___ Texto apresentado ___
No século XIX, Haussmann demoliu antigas ruas, pequenos comércios e moradias, modificou os parques parisienses e criou outros, construiu vários edifícios públicos, como a Opéra, melhorou o sistema de distribuição de água e inaugurou a grande rede de esgotos, criou uma capital ordenada pela geometria dos boulevards e das grandes avenidas, disposição essa que também iria colaborar para o fim dos levantes populares levados a cabo pelos cidadãos revoltados nas vielas medievais estreitas e tortuosas da cidade.
A esta altura da história a arquitetura serviu à política, pois além de tornar Paris a mais bela e imponente cidade da Europa, Haussmann foi incumbido de dar um fim às barricadas, insurreições e combates populares muito comuns à época. Nas novas e largas e retas avenidas, é claro, contra o povo o exército poderia usar os canhões.
___ Material extraído ___
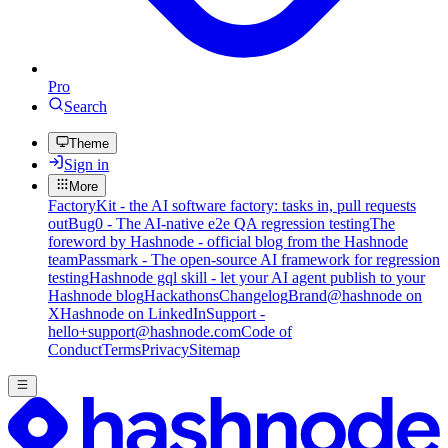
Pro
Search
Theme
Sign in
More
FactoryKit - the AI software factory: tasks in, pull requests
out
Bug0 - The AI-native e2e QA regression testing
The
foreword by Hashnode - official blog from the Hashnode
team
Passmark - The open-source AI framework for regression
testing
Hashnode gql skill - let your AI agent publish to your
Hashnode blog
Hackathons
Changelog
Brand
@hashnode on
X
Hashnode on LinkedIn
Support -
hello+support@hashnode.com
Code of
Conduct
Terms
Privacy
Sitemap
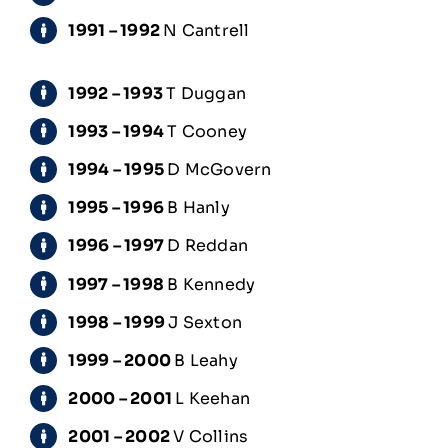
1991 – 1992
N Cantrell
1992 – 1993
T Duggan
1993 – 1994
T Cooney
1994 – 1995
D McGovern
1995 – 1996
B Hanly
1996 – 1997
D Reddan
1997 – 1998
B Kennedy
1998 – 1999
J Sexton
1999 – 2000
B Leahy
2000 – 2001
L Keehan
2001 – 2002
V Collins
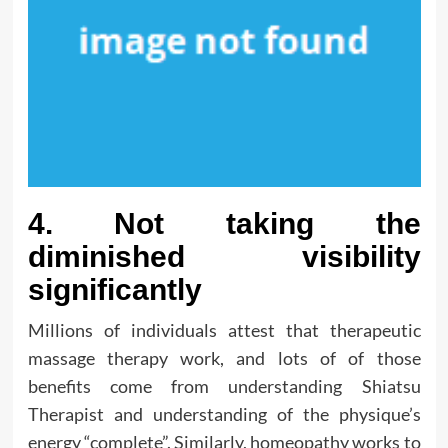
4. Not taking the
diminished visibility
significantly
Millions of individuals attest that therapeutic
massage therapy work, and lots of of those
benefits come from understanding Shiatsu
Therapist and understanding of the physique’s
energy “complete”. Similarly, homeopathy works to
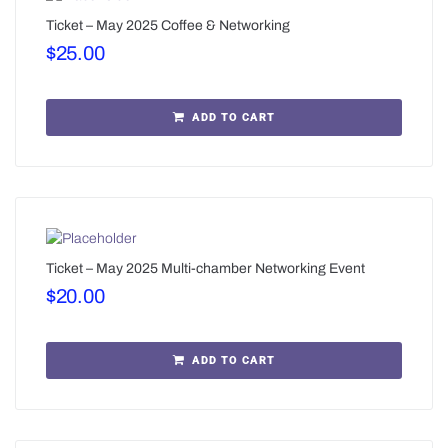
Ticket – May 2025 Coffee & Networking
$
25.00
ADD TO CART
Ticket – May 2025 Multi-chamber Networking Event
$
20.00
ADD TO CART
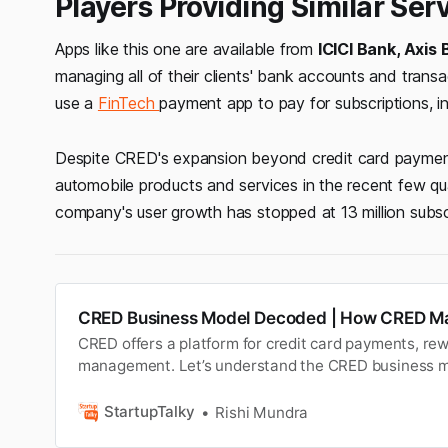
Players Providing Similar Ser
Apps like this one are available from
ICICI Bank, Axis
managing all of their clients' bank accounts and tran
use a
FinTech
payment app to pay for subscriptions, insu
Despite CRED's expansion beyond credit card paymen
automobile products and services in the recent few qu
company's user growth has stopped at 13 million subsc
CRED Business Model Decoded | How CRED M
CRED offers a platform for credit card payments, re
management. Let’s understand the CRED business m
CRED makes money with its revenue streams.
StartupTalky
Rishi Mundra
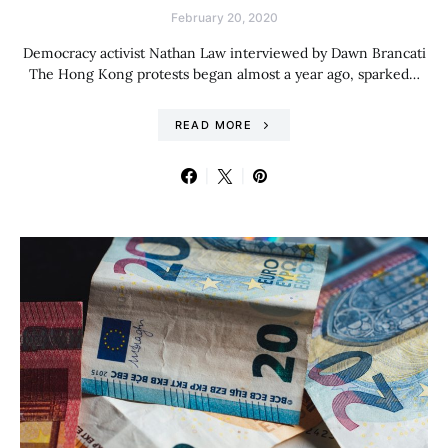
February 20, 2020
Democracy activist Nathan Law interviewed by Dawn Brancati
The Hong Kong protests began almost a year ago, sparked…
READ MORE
___
Instrução
Reproduza fielmente o texto sobre as reformas de Haussmann em Paris, tudo desde "No século XIX, Haussmann" até "tortuosas da cidade.".

Resposta escrita
No século XIX, Haussmann demoliu antigas ruas, pequenos comércios e moradias, modificou os parques parisienses e criou outros, construiu vários edifícios públicos, como a Opéra, melhorou o sistema de distribuição de água e inaugurou a grande rede de esgotos, criou uma capital ordenada pela geometria dos boulevards e das grandes avenidas, disposição essa que também iria colaborar para o fim dos levantes populares levados a cabo pelos cidadãos revoltados nas vielas medievais estreitas e tortuosas da cidade.